Лицо Булгарина по-бычьи налилось. Он был глубоко взволнован: всякая новая газета ущемляла его интересы.

   — Газету не разрешим. Ты всё написал? — холодно спросил Бенкендорф.

   — Всё! Так точно, ваше превосходительство, — отрапортовал Булгарин.

   — Ступай, — приказал Бенкендорф.

XLII

Новый, 1828 год он встретил в мирной обстановке своей семьи. На рождественской ёлке ещё сохранились огарки свечей, перед иконами теплились лампады. Но зажжена была и люстра с хрустальными подвесками в зале со столом-сороконожкой, раздвинутым и заставленным праздничными блюдами. Весело звенели наполненные шампанским хрустальные бокалы. Счастья и благополучия семье Пушкиных! На дворе новый, 1828 год!

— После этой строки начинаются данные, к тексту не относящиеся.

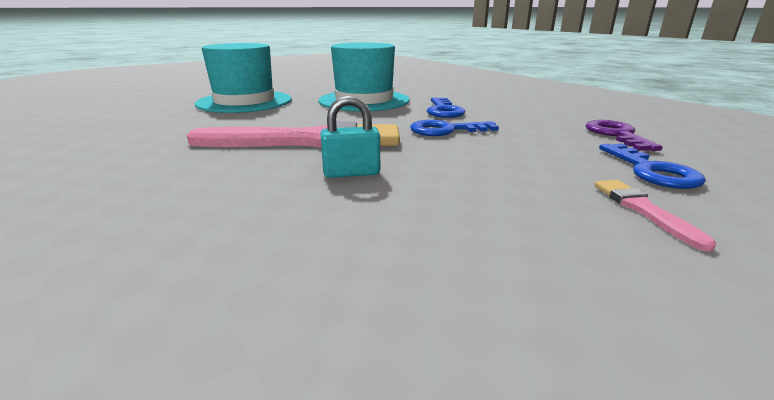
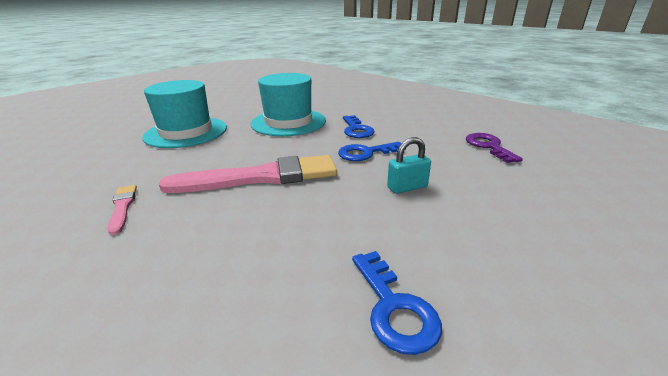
camera: 10 degrees left, 5 degrees up
turquoise padlock [320,95,380,178] -> turquoise padlock moved to [387,137,431,194]
pink brush [594,180,717,252] -> pink brush moved to [108,185,137,235]
blue key [599,144,706,189] -> blue key moved to [352,251,442,355]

Однако беспокойство мешало истинному оживлению. Тревожила судьба Лёвушки. На Кавказе война! Персы, правда, терпят поражение, но разве победитель защищён от шальной пули? А Лёвушка безрассуден и способен на отчаянные поступки. Он храбр — недаром уже произведён в прапорщики. Но как редки от него письма!..

   — Азиаты так жестоки... — делилась своим беспокойством Надежда Осиповна. — Поход в город Тавриз — это опасно? — Она помнила то, что муж читал вслух из газет. — Кафлен-Ку... Что это значит?

   — Это название горы, — объяснил Сергей Львович. — И поход уже завершён возвращением в пределы империи. — Ему хотелось поднять настроение своей Надин. — За успехи доблестной армии! — И добавил конфиденциально, обращаясь к детям: — Генерал Паскевич[369] лично мне незнаком, но фамилию Пушкиных, конечно, он знает!

вернуться

369

Паскевич Иван Фёдорович (1782—1856) — командир Отдельного кавказского корпуса с 1827 г., генерал-фельдмаршал, граф Эриванский, князь Варшавский.